ЗАДАНИЕ: Продолжите письмо из Анадыря: что могло бы идти дальше после его последней фразы?

В. Ф. ПИСИГИН "ПОСОЛОНЬ"

ЧАСТЬ II. А Н А Д Ы Р Ь..

Письмо семнадцатое.
13 декабря. Анадырь

Москва, ЭПИЦентр
2001 год

Привет, Веро!

Я перелетел в Анадырь - главный город на Чукотке. Здесь уже нет полярной ночи. Дом, в котором я живу, находится на краю города. Из окна видна какая-то деревня, за нею - залив, а дальше - бесконечность, из-за которой ненадолго появляется солнце. По сравнению с Билибино жизнь здесь более ритмична и многолюдна. Сначала немного мело, но вот уже третий день стоит отличная погода. Говорят, весь декабрь такой, чего здесь не помнят. Все ждут пургу. Я не против. Посмотрю, что это такое. Пытаюсь встретиться с окружным акушером. Уже был у нее в больнице и договорился о времени, когда можно спокойно побеседовать. Главный акушер в курсе всех деторождений. Информация стекается к ней со всех районов Чукотки. Можно никуда не ездить и ждать Нового года...

ЗАПИСИ:
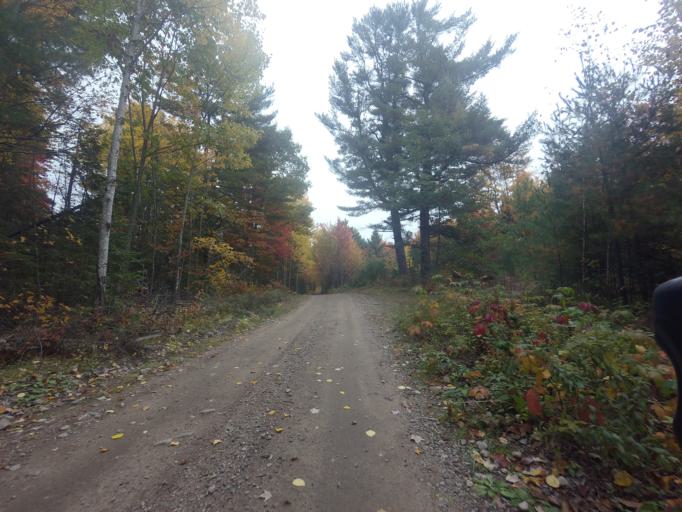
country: CA
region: Ontario
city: Petawawa
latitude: 45.7509
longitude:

ПИСЬМЕННЫЙ ОТВЕТ:
Сегодня вышел к окраине города и увидел небольшую церковь. Она находится на косе, на том самом месте, откуда впоследствии вырос город. В церкви крестили детей, поэтому я в ней не задержался и по тропинке, минуя склады и базы, прошел дальше, чтобы сфотографировать панораму Анадыря. В конце концов я вышел на дорогу, которая так увлекла, что вскоре я оказался в деревне Тавайваам, той самой, которую видно из моего окна.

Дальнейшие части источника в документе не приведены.